_Required work_
In the article on ATM drilling attacks, where on the emptied machine was the golf ball-sized hole drilled?

BEGIN Text excerpt

Attackers are using drills to physically compromise ATMs so that they can steal thousands of dollars from the financial institutions operating them.
In the fall of 2016, a bank client revealed one of their ATMs that attackers had emptied to Kaspersky Lab. The only indication of physical tampering was a golf ball-sized hole someone had drilled into the machine next to the PIN pad. Law enforcement later arrested a suspect and found a laptop and cable in their possession.
These discoveries piqued the curiosity of Igor Soumenkov, a researcher at the Russian security firm. He said so at the company’s annual Kaspersky Analyst Summit. As quoted by WIRED:
“We wanted to know: To what extent can you control the internals of the ATM with one drilled hole and one connected wire? It turns out we can do anything with it. The dispenser will obey and dispense money, and it can all be done with a very simple microcomputer.”
To get to the bottom of Soumenkov’s question, Kaspersky’s researchers transported the same ATM model to their lab and removed the machine’s front panel to look inside. They found a wire that connected all the ATM’s components, from the user interface to the cash dispenser. From their subsequent analysis, they also identified only a weak XOR cipher and no suitable authentication protecting the communications exchanged between these components.
WIRED’s Andy Greenberg puts this setup into perspective:
“In practical terms, that means any part of the ATM could essentially send commands to any other part, allowing an attacker to spoof commands to the dispenser, giving them the appearance of coming from the ATM’s own trusted computer.”
From there, it didn’t take long for the researchers to build a gadget consisting of a breadboard, an Atmega microcontroller, some capacitors, an adapter, and a 9-volt battery. The device was much smaller than the laptop that law enforcement had confiscated from the suspect they’d arrested. But it still had the ability to issue commands that instructed the ATM to empty itself by connecting to the machine’s central wire through the drilled hole.

END Text excerpt
BEGIN Dataset records

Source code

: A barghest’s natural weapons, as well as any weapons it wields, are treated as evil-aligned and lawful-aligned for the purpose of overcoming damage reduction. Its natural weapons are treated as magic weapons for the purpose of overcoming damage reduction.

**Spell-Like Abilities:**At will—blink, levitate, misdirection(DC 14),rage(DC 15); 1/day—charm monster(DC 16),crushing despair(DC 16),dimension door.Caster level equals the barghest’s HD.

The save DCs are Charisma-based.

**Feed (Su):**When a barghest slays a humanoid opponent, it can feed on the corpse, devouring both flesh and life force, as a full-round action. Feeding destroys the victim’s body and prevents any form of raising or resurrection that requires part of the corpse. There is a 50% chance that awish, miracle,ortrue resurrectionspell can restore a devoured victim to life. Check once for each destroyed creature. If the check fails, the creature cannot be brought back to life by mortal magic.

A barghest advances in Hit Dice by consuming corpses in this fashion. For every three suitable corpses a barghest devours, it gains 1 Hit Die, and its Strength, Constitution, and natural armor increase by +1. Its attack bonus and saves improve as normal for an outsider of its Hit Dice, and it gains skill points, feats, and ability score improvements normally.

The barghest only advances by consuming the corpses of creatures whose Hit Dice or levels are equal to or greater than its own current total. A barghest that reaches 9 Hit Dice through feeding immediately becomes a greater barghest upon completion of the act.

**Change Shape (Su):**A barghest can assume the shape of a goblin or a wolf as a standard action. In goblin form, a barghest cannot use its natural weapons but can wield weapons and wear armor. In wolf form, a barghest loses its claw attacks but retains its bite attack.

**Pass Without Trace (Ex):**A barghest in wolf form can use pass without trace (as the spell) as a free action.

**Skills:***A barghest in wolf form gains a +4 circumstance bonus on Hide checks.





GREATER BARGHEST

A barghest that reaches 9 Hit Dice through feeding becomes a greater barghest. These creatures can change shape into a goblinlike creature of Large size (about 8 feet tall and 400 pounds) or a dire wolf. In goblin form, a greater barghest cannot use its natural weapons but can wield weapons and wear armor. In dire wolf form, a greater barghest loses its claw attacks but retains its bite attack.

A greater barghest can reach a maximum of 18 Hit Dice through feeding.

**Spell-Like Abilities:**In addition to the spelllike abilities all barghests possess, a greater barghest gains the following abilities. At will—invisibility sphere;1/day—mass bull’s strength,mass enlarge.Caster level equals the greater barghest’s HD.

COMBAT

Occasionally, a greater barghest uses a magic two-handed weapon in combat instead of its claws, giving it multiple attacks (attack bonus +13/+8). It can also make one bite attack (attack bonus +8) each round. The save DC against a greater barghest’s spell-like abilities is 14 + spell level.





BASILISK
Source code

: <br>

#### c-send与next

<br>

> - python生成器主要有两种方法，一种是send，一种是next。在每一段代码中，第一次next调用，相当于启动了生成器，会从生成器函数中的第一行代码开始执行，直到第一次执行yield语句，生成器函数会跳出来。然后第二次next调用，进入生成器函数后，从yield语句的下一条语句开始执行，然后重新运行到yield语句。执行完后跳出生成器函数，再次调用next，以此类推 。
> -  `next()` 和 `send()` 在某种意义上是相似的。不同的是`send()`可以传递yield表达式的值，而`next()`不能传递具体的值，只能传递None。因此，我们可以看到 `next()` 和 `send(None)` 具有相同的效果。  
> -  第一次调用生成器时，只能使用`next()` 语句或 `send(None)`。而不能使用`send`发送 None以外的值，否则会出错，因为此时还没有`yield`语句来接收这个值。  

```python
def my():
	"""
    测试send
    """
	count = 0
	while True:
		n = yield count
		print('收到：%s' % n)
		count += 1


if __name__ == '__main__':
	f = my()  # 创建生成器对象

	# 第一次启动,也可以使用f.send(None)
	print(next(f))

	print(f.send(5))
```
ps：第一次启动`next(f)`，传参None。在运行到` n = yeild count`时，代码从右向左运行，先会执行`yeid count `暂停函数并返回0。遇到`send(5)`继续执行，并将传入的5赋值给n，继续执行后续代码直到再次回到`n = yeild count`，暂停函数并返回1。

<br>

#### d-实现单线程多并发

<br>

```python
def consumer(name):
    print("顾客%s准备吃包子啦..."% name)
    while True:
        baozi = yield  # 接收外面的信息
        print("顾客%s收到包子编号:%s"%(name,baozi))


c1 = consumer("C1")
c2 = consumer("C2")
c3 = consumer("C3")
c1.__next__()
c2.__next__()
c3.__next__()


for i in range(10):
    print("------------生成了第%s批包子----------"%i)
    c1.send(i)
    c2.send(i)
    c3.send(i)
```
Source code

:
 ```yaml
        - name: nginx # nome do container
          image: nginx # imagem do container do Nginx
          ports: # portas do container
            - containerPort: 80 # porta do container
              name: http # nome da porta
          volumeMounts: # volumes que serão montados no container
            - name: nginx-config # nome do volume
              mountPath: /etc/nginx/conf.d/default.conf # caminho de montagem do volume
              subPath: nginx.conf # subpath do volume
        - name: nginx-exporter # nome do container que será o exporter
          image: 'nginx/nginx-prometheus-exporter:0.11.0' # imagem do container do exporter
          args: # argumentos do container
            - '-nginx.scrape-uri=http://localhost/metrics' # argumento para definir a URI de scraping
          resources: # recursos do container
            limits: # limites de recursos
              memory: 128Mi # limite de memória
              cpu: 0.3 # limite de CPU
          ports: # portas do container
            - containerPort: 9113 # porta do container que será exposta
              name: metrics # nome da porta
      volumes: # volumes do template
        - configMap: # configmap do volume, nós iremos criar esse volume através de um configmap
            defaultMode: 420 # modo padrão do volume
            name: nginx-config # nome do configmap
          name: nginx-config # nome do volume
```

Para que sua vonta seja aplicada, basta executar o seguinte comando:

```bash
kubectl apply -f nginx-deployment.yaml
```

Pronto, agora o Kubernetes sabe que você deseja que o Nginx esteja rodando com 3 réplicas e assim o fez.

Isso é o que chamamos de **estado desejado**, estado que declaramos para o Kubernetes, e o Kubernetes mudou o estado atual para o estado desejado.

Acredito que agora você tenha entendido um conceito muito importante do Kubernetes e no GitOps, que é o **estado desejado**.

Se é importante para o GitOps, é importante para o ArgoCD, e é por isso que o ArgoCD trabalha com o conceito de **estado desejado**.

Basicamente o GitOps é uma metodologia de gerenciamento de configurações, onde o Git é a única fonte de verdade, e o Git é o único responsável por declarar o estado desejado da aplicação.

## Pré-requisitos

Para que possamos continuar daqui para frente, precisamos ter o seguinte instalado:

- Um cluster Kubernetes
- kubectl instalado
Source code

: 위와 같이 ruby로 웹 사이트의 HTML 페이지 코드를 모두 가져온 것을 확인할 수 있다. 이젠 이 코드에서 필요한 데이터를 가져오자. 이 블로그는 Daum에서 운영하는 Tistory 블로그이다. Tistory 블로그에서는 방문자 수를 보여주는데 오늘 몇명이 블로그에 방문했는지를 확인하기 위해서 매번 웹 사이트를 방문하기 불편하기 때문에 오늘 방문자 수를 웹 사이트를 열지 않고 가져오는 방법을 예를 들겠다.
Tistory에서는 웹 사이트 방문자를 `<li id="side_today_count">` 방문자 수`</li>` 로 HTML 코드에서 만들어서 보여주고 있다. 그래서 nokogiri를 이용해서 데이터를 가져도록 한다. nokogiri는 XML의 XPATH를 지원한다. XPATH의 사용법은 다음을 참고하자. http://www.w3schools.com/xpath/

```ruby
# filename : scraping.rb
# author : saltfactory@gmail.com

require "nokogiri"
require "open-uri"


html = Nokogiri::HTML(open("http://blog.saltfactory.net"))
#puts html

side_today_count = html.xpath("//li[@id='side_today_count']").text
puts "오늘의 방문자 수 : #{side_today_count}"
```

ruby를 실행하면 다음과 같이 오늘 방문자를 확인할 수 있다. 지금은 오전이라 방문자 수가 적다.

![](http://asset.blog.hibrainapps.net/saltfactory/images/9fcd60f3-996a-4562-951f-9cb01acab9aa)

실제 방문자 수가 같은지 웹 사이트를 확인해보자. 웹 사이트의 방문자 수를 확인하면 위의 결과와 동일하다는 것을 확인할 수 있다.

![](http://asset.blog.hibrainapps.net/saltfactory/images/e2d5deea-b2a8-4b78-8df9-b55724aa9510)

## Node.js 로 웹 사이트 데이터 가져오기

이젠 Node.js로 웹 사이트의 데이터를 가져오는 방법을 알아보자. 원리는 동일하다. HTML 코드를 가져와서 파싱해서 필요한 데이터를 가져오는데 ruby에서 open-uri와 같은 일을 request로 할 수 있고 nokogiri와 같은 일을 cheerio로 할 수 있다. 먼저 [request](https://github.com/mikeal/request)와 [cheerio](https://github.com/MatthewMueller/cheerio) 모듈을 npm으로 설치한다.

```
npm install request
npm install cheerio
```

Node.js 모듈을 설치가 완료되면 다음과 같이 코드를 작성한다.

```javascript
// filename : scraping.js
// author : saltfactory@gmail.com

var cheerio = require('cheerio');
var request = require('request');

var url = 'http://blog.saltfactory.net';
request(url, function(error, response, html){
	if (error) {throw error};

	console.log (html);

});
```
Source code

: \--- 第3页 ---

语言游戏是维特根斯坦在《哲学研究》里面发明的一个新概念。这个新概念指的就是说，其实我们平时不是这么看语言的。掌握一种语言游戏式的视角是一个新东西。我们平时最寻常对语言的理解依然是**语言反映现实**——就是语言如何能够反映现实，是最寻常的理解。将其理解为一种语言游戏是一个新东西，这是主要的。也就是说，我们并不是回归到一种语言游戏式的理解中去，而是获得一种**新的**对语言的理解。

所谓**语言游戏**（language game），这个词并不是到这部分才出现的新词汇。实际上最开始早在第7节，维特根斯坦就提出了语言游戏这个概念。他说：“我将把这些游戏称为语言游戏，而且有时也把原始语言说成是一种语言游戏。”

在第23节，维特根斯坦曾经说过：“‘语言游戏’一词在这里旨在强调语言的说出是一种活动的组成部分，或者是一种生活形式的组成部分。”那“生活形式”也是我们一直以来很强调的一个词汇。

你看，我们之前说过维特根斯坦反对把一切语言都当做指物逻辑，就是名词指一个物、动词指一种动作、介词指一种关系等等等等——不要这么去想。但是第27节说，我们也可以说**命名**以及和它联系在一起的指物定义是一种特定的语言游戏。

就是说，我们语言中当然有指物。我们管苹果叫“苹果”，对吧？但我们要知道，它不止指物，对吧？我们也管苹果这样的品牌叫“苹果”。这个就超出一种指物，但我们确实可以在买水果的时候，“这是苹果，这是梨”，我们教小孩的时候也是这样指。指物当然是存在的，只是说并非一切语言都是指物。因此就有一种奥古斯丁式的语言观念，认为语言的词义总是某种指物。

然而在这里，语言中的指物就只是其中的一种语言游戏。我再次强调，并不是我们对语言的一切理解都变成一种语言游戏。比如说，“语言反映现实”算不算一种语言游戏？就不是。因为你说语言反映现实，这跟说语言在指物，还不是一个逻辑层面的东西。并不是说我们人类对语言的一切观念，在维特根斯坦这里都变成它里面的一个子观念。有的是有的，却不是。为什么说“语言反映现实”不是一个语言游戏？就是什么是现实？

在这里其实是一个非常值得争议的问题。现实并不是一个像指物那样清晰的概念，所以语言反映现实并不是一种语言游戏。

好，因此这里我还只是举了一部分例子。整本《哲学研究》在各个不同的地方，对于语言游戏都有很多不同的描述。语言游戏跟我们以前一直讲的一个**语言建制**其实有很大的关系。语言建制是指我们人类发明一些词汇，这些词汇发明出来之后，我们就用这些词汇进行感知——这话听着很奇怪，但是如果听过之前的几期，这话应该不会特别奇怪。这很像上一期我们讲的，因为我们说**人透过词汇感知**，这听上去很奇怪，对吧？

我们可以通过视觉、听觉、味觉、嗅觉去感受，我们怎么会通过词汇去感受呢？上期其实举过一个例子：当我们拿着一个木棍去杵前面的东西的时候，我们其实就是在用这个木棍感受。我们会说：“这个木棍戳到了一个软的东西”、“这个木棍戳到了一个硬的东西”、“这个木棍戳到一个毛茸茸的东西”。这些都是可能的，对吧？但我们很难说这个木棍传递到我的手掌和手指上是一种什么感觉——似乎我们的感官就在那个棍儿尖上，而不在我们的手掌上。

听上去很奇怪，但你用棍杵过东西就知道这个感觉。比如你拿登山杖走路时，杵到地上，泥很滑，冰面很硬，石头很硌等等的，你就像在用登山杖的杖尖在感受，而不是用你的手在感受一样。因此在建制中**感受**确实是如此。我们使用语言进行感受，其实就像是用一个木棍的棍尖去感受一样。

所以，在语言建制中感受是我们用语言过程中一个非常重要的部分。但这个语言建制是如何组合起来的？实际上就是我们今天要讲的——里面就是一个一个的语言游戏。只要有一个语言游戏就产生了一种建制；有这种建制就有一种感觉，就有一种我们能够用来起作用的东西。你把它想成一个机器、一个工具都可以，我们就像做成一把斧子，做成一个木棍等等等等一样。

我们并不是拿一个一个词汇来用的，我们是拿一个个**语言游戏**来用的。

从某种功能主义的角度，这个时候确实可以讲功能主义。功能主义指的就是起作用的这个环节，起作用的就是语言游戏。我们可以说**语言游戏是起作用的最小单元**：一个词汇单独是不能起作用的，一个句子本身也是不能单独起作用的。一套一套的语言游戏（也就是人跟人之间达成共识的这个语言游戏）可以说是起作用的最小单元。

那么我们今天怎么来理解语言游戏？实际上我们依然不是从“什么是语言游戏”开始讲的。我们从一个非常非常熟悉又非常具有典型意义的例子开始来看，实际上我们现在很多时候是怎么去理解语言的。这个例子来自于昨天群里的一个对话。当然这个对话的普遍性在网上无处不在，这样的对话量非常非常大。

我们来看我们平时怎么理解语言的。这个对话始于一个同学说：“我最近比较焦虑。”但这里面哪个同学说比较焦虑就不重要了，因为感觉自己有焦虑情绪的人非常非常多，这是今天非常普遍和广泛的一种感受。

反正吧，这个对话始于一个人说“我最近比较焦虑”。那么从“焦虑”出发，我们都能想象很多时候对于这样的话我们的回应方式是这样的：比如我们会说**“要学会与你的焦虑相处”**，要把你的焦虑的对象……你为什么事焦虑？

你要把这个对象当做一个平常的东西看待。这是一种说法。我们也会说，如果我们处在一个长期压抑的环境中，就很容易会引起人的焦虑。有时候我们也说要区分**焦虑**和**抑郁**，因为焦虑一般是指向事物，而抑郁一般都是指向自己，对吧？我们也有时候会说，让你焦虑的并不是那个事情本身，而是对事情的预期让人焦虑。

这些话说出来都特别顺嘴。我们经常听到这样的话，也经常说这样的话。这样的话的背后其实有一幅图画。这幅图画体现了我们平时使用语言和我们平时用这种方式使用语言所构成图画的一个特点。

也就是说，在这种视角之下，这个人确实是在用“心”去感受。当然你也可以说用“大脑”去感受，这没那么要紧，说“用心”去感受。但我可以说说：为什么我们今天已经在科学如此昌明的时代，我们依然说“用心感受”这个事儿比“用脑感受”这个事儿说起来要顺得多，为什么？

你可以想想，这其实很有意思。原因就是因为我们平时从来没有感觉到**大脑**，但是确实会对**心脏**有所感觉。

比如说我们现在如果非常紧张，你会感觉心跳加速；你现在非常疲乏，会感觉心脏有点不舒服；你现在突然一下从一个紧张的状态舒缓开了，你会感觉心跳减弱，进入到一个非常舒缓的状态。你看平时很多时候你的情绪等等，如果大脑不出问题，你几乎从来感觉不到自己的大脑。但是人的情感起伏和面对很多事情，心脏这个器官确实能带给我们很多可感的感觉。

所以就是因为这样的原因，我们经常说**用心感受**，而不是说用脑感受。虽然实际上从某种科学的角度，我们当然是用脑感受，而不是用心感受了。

END Dataset records

_Answer box_
Next to the PIN pad.